Gabriele Paparelli, il figlio di Vincenzo, ha parlato ai microfoni di Lazio Style Radio dell’ultimo episodio di insulti ai danni del padre
Dopo più di 40 anni si continua ad infangare e ad insultare la memoria di Vincenzo Paparelli, tifoso della Lazio ucciso da un razzo lanciato da un tifoso della Curva Sud romanista nel Derby del 28 ottobre 1979. Nei giorni scorsi, infatti, Alberto Gottardo e Emiliano Pirri hanno attaccato in maniera del tutto immotivata la memoria del tifoso biancoceleste sui social.
Oggi, ai microfoni di Lazio Style Radio, Gabriele Paparelli, figlio di Vincenzo, ha voluto parlare di questa situazione, raccontando anche le sue emozioni.
SULLA VICENDA – «Purtroppo questi due individui si sono scatenati in un minuto di diretta. Ci ritroviamo a parlare qui sempre delle stesse cose. Anzi che ne riesco a parlare oggi, mi sono calmato un pochino. Mi hanno dato il voltastomaco perché ne hanno parlato con una leggerezza assoluta, oltre il fatto che hanno insultato senza un motivo valido. Alla fine è uscito fuori qualcosa di cui penso si pentiranno».

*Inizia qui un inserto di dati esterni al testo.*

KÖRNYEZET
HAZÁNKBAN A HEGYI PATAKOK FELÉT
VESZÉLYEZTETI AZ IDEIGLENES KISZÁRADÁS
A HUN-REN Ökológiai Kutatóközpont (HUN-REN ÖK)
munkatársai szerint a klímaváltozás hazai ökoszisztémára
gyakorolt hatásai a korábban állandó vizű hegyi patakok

SULLA BATTAGLIA LEGALE – «Purtroppo sono costretto ad andare avanti per vie legali, così ci penseranno su prima di fare certe affermazioni. Molti mi hanno detto che avrei dovuto farlo prima, ma ho sempre cercato di rispondere con eleganza a tutti. Ho ricevuto tanti messaggi che mi pregavano di portare avanti questa cosa. Insultarli non mi pare il caso, ma proprio perché io non sono fatto così. Noi siamo laziali, sappiamo stare al mondo e abbiamo il rispetto nel sangue. Loro non si sono scusati, hanno provato a giustificarsi con me e non mi è piaciuto. Sembrava tutto fatto con ulteriore arroganza e ciò mi ha fatto ulteriore rabbia. C’è differenza rispetto a quanto successo con Andro Merkù, ora sono molto amico con lui e ancora cerca di scusarsi».
SUL SUO STATO D’ANIMO – «Io ora sto un po’ meglio, purtroppo ci ho fatto il callo, so che è brutto da dirsi. Vediamo come si evolverà la faccenda, sperando ciò funzioni e si finisca di parlare in questo modo di mio padre, della Lazio e di chiunque ne faccia parte. Ho passato una vita dal difendere mio padre da insulti beceri e senza senso. Ricordo mio padre fosse un tifoso semplice, si stava mangiando un panino allo stadio. Non capisco questo accanimento da 42 anni. Ringrazio le migliaia di persone che mi sono state vicine in questi giorni. Sento fortemente l’affetto di tutti. Mando l’in bocca al lupo a questi ragazzi, magari li incontrerò davanti a un giudice. Vorrei solo più rispetto. L’Avvocato Mignogna mi sta aiutando, sarà una lunga lotta, ma non molleremo di un centimetro».